Tuesday, September 5, 2006

Disjointed Ramblings on Kant, Socrates, Puzzles, and the Government

There is a point in life where you look around and realize that the whole time you've been wasting your time focusing on the wrong thing. When you finally understand why it didn't work, because you had the missing piece and were looking for the puzzle instead of putting the puzzle together and hoping to find the missing piece later. When you realize that you really have no idea whats going on, and you flail around blindly until you find something which seems more solid. And then there is a point where that isn't good enough and something needs to be done. It's when you reach that point that you find that you've seen so much and missed so much more that it's too late to try to change, and you sit in the dark and cry. Most people don't bother noticing the difference and never change at all. For everyone else there's no going back, but how can you go forward either? When that happens it's hard to just take it in stride and keep going, it's hard to just assume that what you now see has any more substance than what you saw earlier, that it has any more validity compared to what you know you're still failing to see.

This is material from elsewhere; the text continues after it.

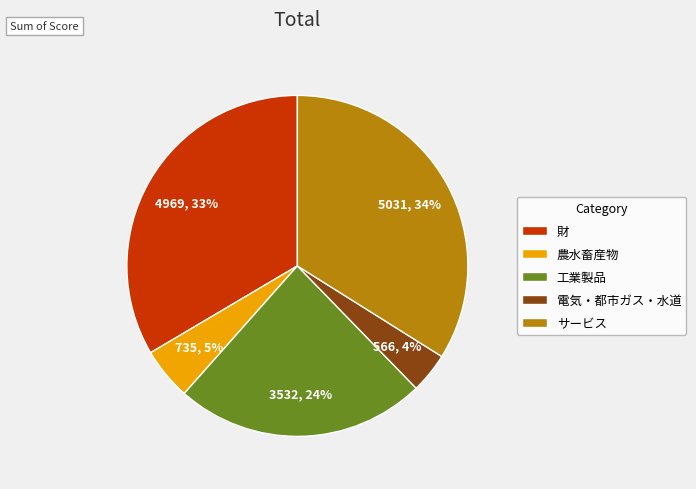

Do 工業製品 and 電気・都市ガス・水道 together represent more than half of the pie?

No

It is an unfortunate flaw of human nature that we tend to overlook the obvious and see entirely too much in the most insignificant of details. There is also the human propensity for blaming others for this flaw. The government, the schools, the Russian spies, your parents. How do we survive in a world where everyone sees only their tiny piece and no one wants to share that piece with anyone else? Will we ever be willing to share anything other than our negative opinions and even more unconstructive and unpleasant accusations pointed at someone other than ourselves? This is getting us nowhere, and we still have our entire lives to live with the mistakes we make now. The assumptions we base our opinions and thoughts and even our entire lives on are nothing more than the puzzle piece which may or may not be the one missing from the big puzzle. What is the purpose of living when we can't live our lives to the fullest for lack of information? How can a person just shrug and turn their back to learning and just assume that they know everything they will ever need to? What happened to Socrates and his brilliant notion that true wisdom lies not in knowing everything, but in realizing that in fact you don't and never will? As Kant asks, why is it admissible or even possible for a person to remain in his nonage and not actively seek to become more than he currently is? I ask these questions not to come to any particular conclusion, but to give myself something to question and hopefully a better view of the other puzzle pieces that I'm missing.

Maybe I should write a book detailing my ideas on enlightenment, Socrates, and the government. Maybe I should hide in a corner and whisper obscenities about the current state of the universe and wonder why no one likes me and my different ideas. Maybe I should curl up and die and give up on ever learning as much as I want to know. Maybe someday I'll finally find the other pieces and accept why others are the way they are and why I am the way I am. Maybe.